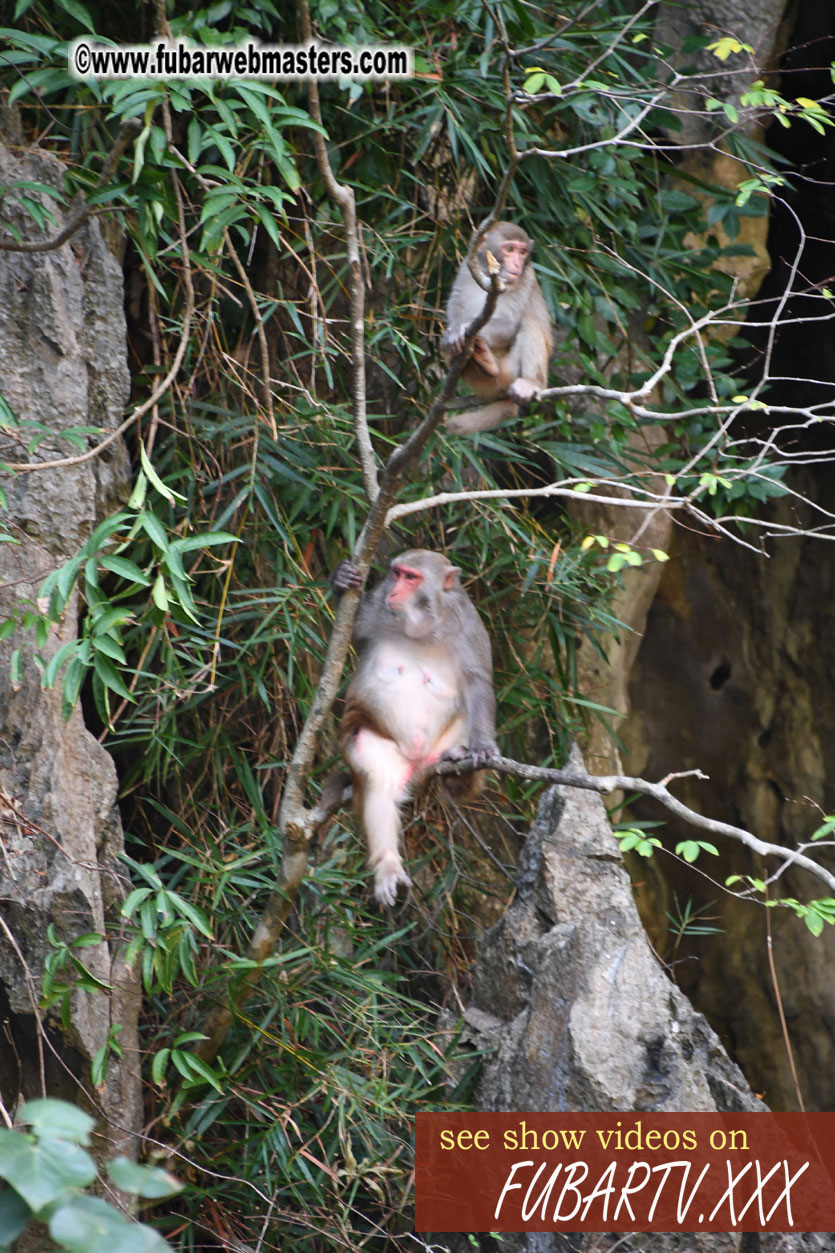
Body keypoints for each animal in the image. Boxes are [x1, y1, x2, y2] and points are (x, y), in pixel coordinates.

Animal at [330, 553, 493, 907]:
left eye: (412, 578)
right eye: (396, 574)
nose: (395, 590)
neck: (423, 628)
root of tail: (418, 763)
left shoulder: (470, 628)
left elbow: (477, 685)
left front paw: (483, 747)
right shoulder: (375, 611)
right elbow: (343, 637)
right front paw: (339, 580)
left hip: (438, 748)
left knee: (464, 714)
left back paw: (459, 763)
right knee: (378, 781)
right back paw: (387, 864)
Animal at [438, 223, 549, 438]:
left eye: (523, 252)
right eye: (510, 249)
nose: (516, 263)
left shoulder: (526, 278)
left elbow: (509, 324)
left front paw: (464, 329)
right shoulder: (467, 269)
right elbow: (455, 308)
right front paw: (454, 332)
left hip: (512, 371)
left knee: (529, 322)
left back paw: (529, 383)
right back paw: (482, 362)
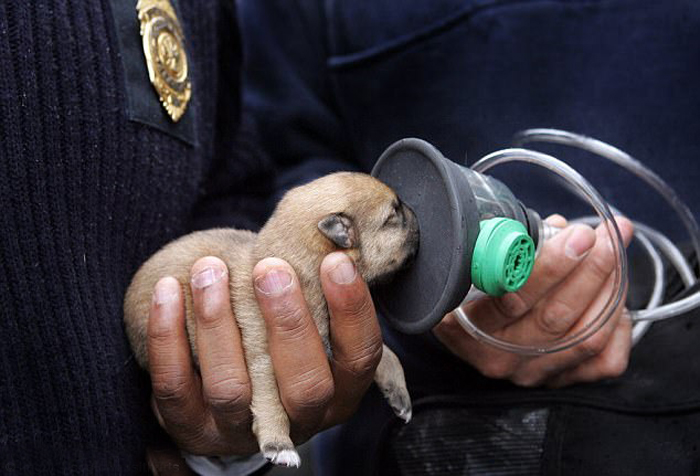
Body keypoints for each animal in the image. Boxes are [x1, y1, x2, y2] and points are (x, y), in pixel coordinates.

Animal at [123, 171, 418, 464]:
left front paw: (398, 390)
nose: (416, 215)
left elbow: (387, 354)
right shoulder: (263, 361)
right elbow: (270, 401)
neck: (298, 266)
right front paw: (279, 444)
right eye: (394, 215)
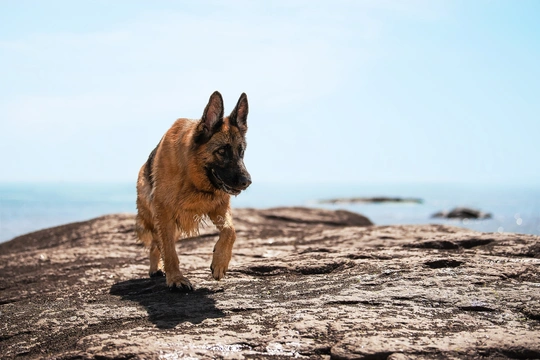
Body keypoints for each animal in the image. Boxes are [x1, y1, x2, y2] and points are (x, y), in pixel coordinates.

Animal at [136, 91, 252, 292]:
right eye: (222, 151)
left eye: (241, 151)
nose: (247, 182)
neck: (191, 174)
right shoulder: (164, 213)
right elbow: (169, 251)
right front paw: (176, 278)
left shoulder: (219, 207)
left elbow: (230, 230)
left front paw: (220, 262)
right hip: (158, 218)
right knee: (157, 242)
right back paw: (155, 268)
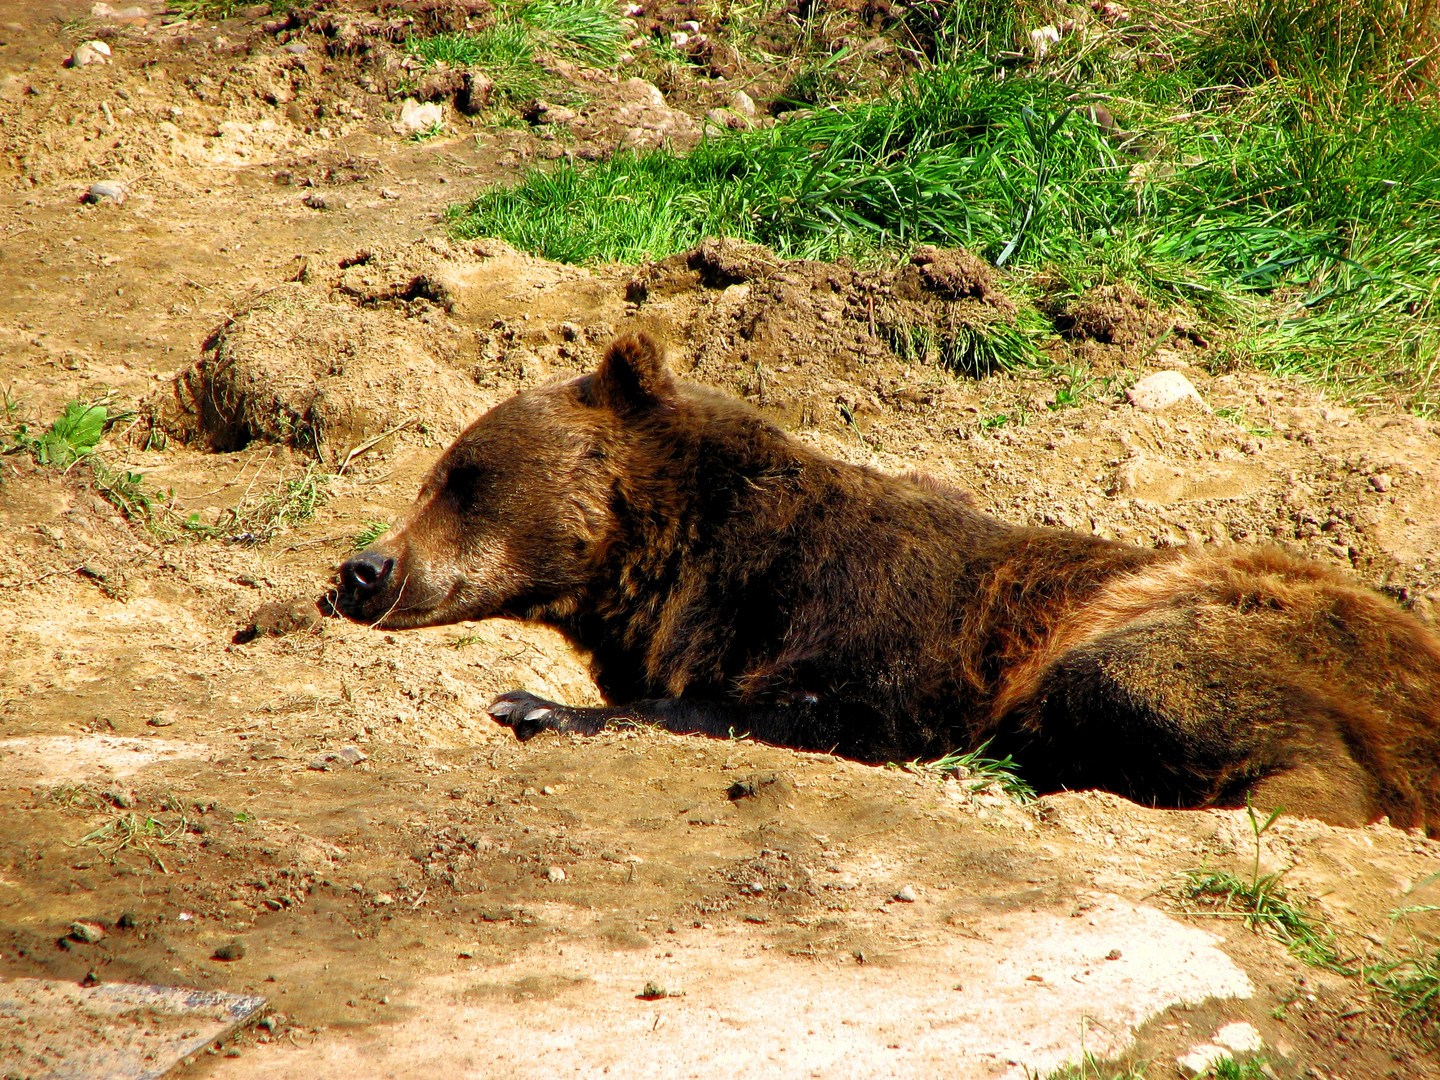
---*---
• [Description of the task]:
Transcribe, word for word, only the material from its opening line through the line containing "right eye: (394, 215)", both ends included, and omit the pictures.

• [Answer to the exercise]:
Body keypoints for each animal in the image. Boxes are [x1, y1, x2, y2] and points are (x, y), in pixel coordinates.

Animal at [330, 553, 493, 907]:
left eye: (412, 578)
right eye: (396, 574)
nose: (395, 590)
neck: (423, 628)
root of tail: (418, 763)
left shoulder: (470, 628)
left elbow: (477, 685)
left front paw: (483, 747)
right shoulder: (375, 611)
right elbow: (343, 637)
right front paw: (339, 580)
left hip: (438, 748)
left knee: (464, 714)
left back paw: (459, 763)
right knee: (378, 781)
right back paw: (387, 864)
Animal at [438, 223, 549, 438]:
left eye: (523, 252)
right eye: (510, 249)
nose: (516, 263)
left shoulder: (526, 278)
left elbow: (509, 324)
left front paw: (464, 329)
right shoulder: (467, 269)
right elbow: (455, 308)
right front paw: (454, 332)
left hip: (512, 371)
left knee: (529, 322)
left back paw: (529, 383)
right back paw: (482, 362)
Body keypoints for each animal in the image. Boxes are [x1, y1, x2, y2] and points are (x, y), in pixel coordinates.

Animal at [123, 171, 418, 464]:
left front paw: (398, 390)
nose: (416, 215)
left elbow: (387, 354)
right shoulder: (263, 361)
right elbow: (270, 401)
neck: (298, 266)
right front paw: (279, 444)
right eye: (394, 215)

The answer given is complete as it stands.